Helen Moewaka- Barnes

Helen Moewaka-Barnes is Māori of Te Kapotai and Ngapuhi-nui-tonu descent and the Director of Whāriki and Codirector of the SHORE and Whariki Research Centre (NZ). She has worked on research concerning relationships between healthy lands and healthy peoples.

Melissa Nelson

Melissa K. Nelson is a Turtle Mountain Anishinaabe ecologist and professor of Indigenous Sustainability at Arizona State University. She is an award-winning scholar activist dedicated to Indigenous rights and sustainability, environmental justice, intercultural solidarity, and the renewal of community health and cultural arts.

Nicole Redvers

Nicole Redvers is a member of the Deninu K’ue First Nation, holds a Research Chair at Western University, and is the Director of Indigenous Planetary Health. A global leader in this field, she has published extensively, and convened the first global group on the determinants of Indigenous Planetary Health.

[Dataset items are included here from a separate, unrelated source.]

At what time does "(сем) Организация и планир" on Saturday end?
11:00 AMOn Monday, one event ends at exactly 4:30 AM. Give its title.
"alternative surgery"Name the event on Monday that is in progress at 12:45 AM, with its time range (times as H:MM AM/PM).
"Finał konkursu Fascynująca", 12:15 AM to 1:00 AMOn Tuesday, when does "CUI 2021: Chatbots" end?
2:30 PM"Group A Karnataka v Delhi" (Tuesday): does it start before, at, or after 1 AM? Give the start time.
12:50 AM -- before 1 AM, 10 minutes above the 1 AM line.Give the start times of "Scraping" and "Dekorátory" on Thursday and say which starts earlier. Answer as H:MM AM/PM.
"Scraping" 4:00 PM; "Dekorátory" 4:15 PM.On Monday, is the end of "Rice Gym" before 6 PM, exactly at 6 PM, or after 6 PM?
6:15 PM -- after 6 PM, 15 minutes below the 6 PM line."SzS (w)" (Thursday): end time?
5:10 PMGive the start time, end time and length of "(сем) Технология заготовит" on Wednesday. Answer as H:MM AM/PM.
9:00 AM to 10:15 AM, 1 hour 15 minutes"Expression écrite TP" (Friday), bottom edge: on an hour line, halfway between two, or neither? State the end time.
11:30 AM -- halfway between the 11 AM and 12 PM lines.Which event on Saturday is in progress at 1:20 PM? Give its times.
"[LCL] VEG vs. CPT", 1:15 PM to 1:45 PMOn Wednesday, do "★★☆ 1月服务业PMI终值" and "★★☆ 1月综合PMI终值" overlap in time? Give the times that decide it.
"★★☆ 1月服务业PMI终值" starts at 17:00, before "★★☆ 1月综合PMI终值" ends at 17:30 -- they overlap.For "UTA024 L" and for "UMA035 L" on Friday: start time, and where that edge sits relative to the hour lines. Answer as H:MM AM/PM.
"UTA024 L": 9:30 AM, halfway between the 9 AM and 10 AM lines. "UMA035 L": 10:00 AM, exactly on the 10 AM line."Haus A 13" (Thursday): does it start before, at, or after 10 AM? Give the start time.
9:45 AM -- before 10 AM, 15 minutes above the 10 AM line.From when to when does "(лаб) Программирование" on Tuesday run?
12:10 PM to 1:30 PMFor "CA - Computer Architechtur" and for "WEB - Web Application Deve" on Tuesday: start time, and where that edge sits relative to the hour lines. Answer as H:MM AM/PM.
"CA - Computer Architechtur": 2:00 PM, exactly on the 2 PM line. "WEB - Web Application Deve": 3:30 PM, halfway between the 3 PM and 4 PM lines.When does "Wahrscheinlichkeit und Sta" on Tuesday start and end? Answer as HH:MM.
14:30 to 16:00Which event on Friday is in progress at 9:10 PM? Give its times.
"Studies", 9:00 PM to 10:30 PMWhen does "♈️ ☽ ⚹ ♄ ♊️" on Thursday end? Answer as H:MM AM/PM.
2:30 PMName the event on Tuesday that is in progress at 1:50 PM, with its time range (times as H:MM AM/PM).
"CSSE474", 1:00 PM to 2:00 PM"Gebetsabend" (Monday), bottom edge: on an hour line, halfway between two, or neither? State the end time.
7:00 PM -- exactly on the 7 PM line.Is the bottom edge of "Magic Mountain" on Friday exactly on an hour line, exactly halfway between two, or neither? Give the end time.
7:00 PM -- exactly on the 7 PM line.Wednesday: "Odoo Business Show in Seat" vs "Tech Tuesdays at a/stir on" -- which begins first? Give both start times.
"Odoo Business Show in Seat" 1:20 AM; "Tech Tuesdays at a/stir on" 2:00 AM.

Heidi Kiiwetinepinesiik Stark

Heidi Kiiwetinepinesiik Stark is a Turtle Mountain Anishinaabekwe and an associate professor in the School of Indigenous Governance at the University of Victoria. She is the director of the Centre for Indigenous Research and Community-Led Engagement (CIRCLE). She has a PhD in American studies from the University of Minnesota. Her research interests include Indigenous law and governance, Treaty rights and Indigenous politics in the United States and Canada. Focused on both Anishinaabe and US/CA law, her recent work explores the criminalization of Indigenous sovereignty, conditions of consent, and gendered violence.